**Excerpted text**.
# Marriage over/I'm still on our house though and seeing pictures...



## LonelyIrish

Hi, I'm working from home this week as my wife told me on Sunday that the spark is just not there and she is just not the same person she was many years ago. We were married 9 years, dating 13 and I am 37 she is 35 now. 
She has moved out since the start of June to see if she could get her head sorted but it never happened and now it's over.

My questions are:
Should I change the pictures etc at this stage (day 3)? We had no kids due to a physical constraint so the walls are full of pictures of her and me and her at birthdays etc etc. When I see them I'm breaking down. she is out of the house and took no pictures or anything from "us". I am left in a house of memories (good ones though) but should I change things like the pictures and put up pictures of me and my friends and family which would make me happier?

also, she has not yet moved all her stuff out so her earrings are still on the bedside locker and her teddybears that I bought her when she was sick many years ago are still there and it breaks my heart when I see them.

**Data segment**.
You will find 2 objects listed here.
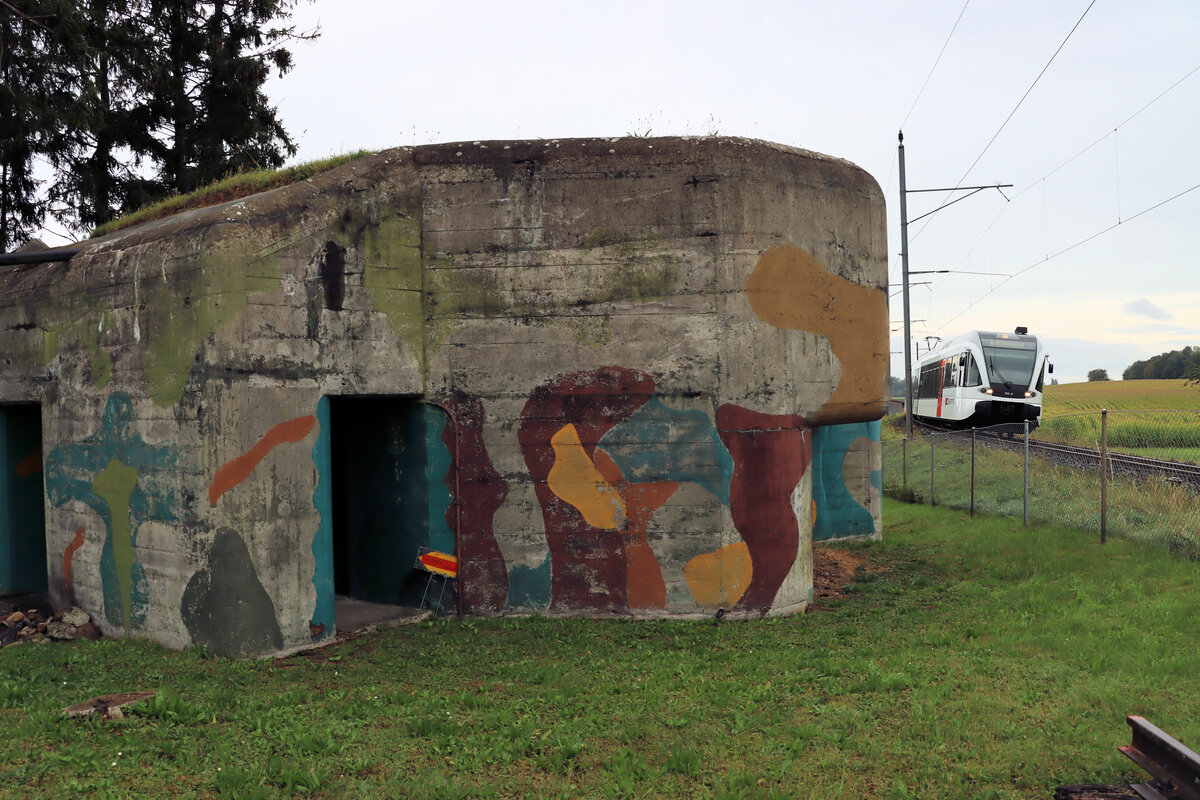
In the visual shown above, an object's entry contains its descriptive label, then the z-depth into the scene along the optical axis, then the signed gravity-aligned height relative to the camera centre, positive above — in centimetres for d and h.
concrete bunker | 870 +25
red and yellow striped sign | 884 -184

**Tasks to complete**.
1. What ages and relationship durations does the post about the ended marriage give for the couple?
2. Can you carry the post about the ended marriage forward from its final sentence?
The listing is not needed.

**Per-task outputs**.
1.
- Married 9 years
- Dating 13 years
- He is 37
- She is 35

2.
Should I be leaving all this stuff as it is, looking at it, crying and realising that it is a process, or should I be putting the house in a place where it makes it easier for me to live?

I've no real choice but to move on and realise I did my best in my marriage and I treated her really well, but now I need to put that in the past, move on myself and worry only about me and how I can make myself happy.
My only concern is that I believe it's important to grieve but do I need her pictures, her clothes, her perfume, her mugs and plates and bowls and paintings as a constant reminder?
It feels like the house is still "ours" when it is in this way. I need to start making the house "mine".

What do you think oh wise internetters?

LI.


----------



## Syrum

I say start changing it up.

make it your own place, and doing things you want to do with the space.

I hope everything goes very well for you from here on out.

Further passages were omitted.